I am realizing now that as long as I can remember I have been exhibiting very classic cyclic behavior. As far back as high school. Almost two decades ago I went to a high school for gifted kids that regularly ranks in the top 20 in the nation but I tended to miss between 30 and 50 days of school every year. When I stayed home I wasn’t out getting in to trouble or hanging out with friends, I was in bed or watching television, doing nothing productive whatsoever. I was just lethargic. When I went to college the first time around I would have really great stretches of success followed by long stretches of incomprehensible failure. I though I was lazy or just disinterested in college so I joined the Marine Corps Reserves to try something different.
I dropped out of school and got a job as a computer technician. At this point I fell in to a really deep depression but I blamed it on losing a relationship I was in and being in limbo with my life. But I realize now that my mood and attention to my commitments is what killed that relationship. Eventually I was making enough money from my small reserves commitment to be able to start my own business and, no surprise I was miserable in the line of work I was in. I blamed the companies or the pay or the clients.
Since then things have gotten much better. At least on paper I look much more productive. I figured school out and I eventually ended up with a couple of degrees. I started a couple of businesses. My cyclic behavior continued but I was self employed and could control much of my schedule. I’d get a ton of work done for school or work, then burn out and do nothing for weeks but I had learned to plan my work and school effort around this.
At this point in my life I would never have considered having bipolar or related disorder. I was successful and doing the things that normal people do. Things did not get bad again until I decided to take a normal job. It was an excellent opportunity with a very well known tech company. After about a year there I was miserable for no good reason. The job was full remote but had a very rigid schedule where I had to be engaged with other employees or our systems on a set scheduled. I had no real excuse to be unhappy so I blamed the work or the company. Now I believe the problem is that it was the first time in a decade that I had to mold my mood to some one else’ schedule.
After just over a year I left for another more stable company where I would be a very senior team member.

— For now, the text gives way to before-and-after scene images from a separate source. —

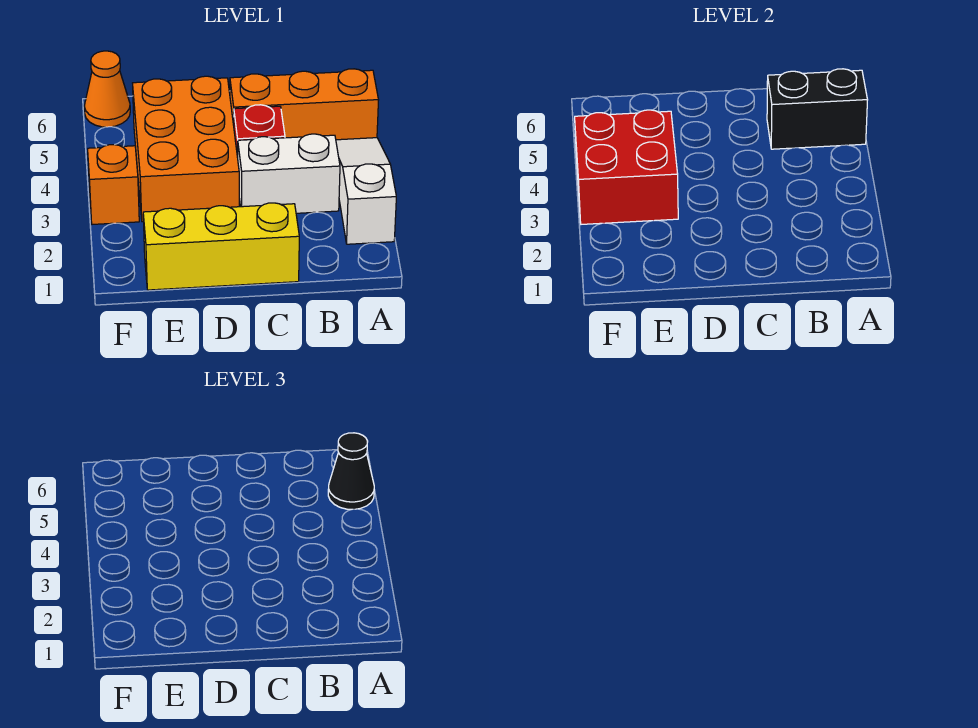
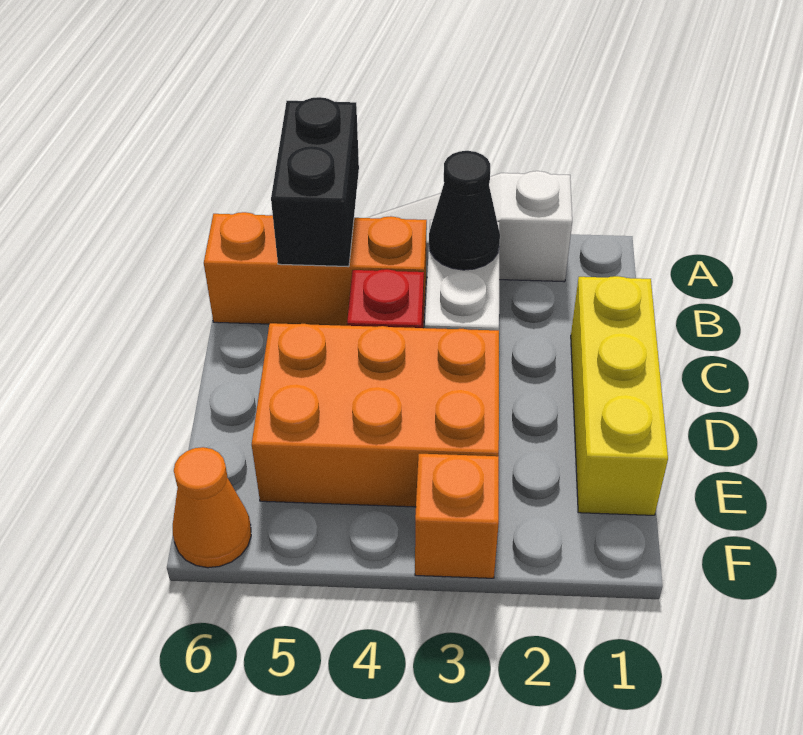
orange brick A5:C5 level 1 -> orange brick B4:B6 level 1
black cone A5 level 3 -> black cone B3 level 2
red brick E3:F4 level 2 -> none

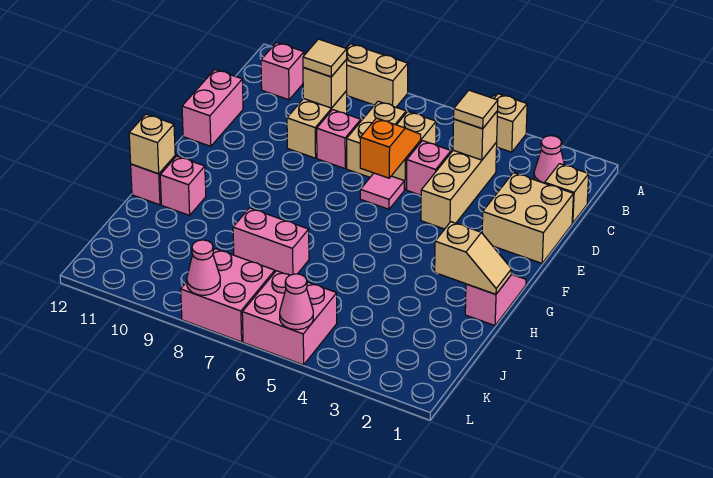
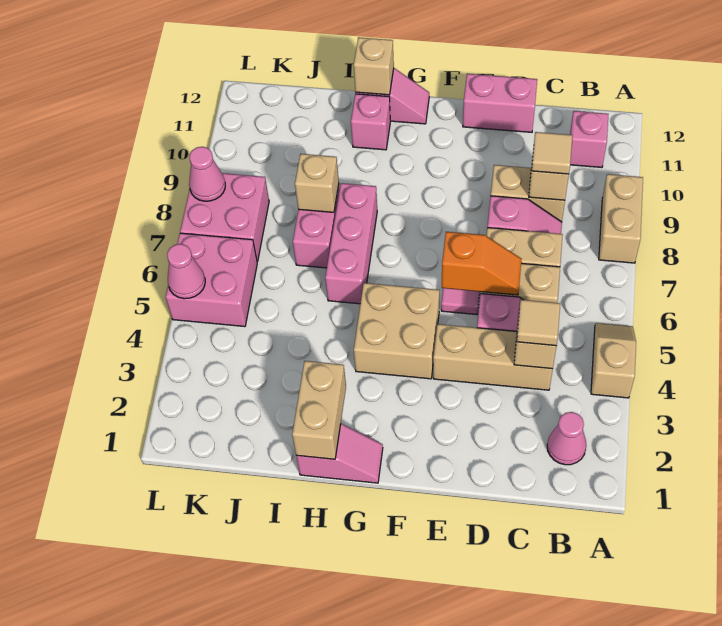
tan brick C1 level 1 -> tan brick I8 level 2
tan brick D1:E2 level 1 -> tan brick F4:G5 level 1
tan slope H1:H2 level 2 top 2 -> tan brick H1:H2 level 2
none -> pink brick H6:H8 level 1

This next position started out as partial remote but ended up eventually with me in the office full time. This is when things started to get bad for me. My bad sleep schedule makes it impossible to ever be to the office early but the rest of the team is early risers. I have terrible mood swings and tend to not get along so well with some non developers on the team. I have said some and done things I regret deeply. I have days when I frustrate very fast but also days where I’m an excellent mentor. I have had months where I get next to nothing done and months where I work non stop for 80 hours weeks pulling off what feel like miracles. As it turns out my productivity periods come out so well that I now manage the team and with this change things got even worse. I didn’t have the opportunity to burn out anymore, my productivity was needed every single day. I had to watch my mood. I couldn’t get away with being an anti social programmer type. When I drop the ball it is noticed, I have to keep up on my email which is something I’ve never done well. People expect the best version of me every minute of every day and there just isn’t any way for me to be that person that consistently.
I don’t want to make this any longer but there are literally hundreds of things I would love to get in to this introduction. So to make a long story short, after seeing Greg speak I started looking in to bipolar disorder. Several online surveys have put me either low on the bipolar spectrum or having something called cyclothymia and the best I can think of it is that cyclothymia is to bipolar as Aspergers is to Autism.
A cyclothymia diagnosis fits so well with the way things have ebbed and flowed in my life and I’m wondering if anyone else here can relate to either my story of if they’ve been talked to about or discussed cyclothymia before?